Artikel 5 Nevenfuncties

1. De leden van de commissie maken openbaar welke andere functies zij vervullen.

2. De openbaarmaking geschiedt door publicatie op de website van het waterschap.

3. Op externe leden zijn de bepalingen van artikel 31, lid 2 en artikel 33 lid 1 van de wet van overeenkomstige toepassing (onvereenigbare functies etc.). Van artikel 33 eerste lid, aanhef en onderdeel d van de wet kan het algemeen bestuur ontheffing verlenen.

 

Artikel 6 Ontslag

1. Het algemeen bestuur kan een lid van de commissie ontslag verlenen.

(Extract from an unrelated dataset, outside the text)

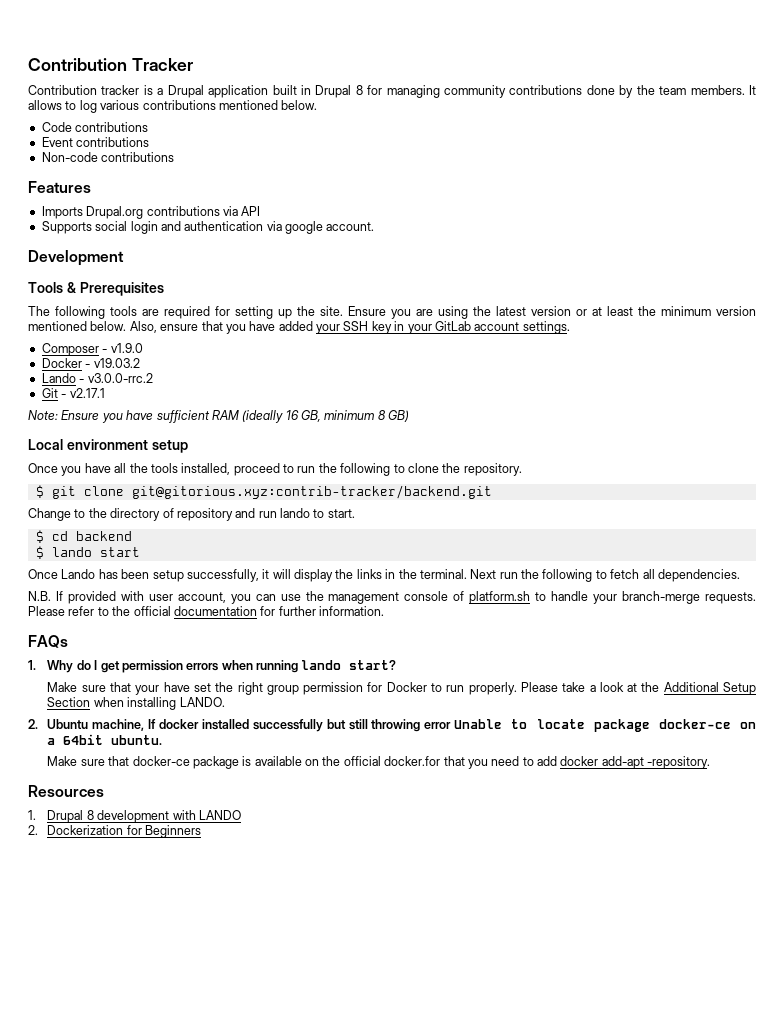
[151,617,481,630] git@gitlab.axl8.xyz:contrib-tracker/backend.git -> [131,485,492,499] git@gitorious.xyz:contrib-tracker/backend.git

2. Het lidmaatschap van een lid dat tevens lid van het algemeen bestuur is eindigt:

  • a. op eigen verzoek;

  • b. indien de termijn waarvoor hij is benoemd eindigt;

  • c. indien het lid aftreedt als lid van het algemeen bestuur;

  • d. aan het eind van de zittingsperiode van het algemeen bestuur.

  • e. indien het algemeen bestuur van oordeel is dat het lid niet langer geschikt is de functie van lid van de commissie te vervullen.

3. Het lidmaatschap van een extern lid eindigt:

  • a. op eigen verzoek;

  • b. indien de termijn waarvoor hij is benoemd eindigt;

  • c. bij aanvaarding van een functie die naar het oordeel van het algemeen bestuur onverenigbaar is met het lidmaatschap van de commissie;

  • d. wanneer het lid bij onherroepelijk geworden rechterlijke uitspraak wegens misdrijf is veroordeeld dan wel zulk een maatregel is opgelegd die vrijheidsbeneming tot gevolg heeft;

  • e. indien het lid bij onherroepelijk geworden rechterlijke uitspraak onder curatele is gesteld, in staat van faillissement is verklaard, surseance van betaling heeft verkregen of wegens schulden is gegijzeld;

  • f. indien het lid door ziekte of gebreken blijvend ongeschikt is zijn functie als lid van de commissie te vervullen;

  • g. 6 maanden na de zittingsperiode van het algemeen bestuur.

 

Artikel 7 Vergoeding leden

1. De leden ontvangen een vergoeding voor de werkzaamheden die zij voor de commissie verrichten.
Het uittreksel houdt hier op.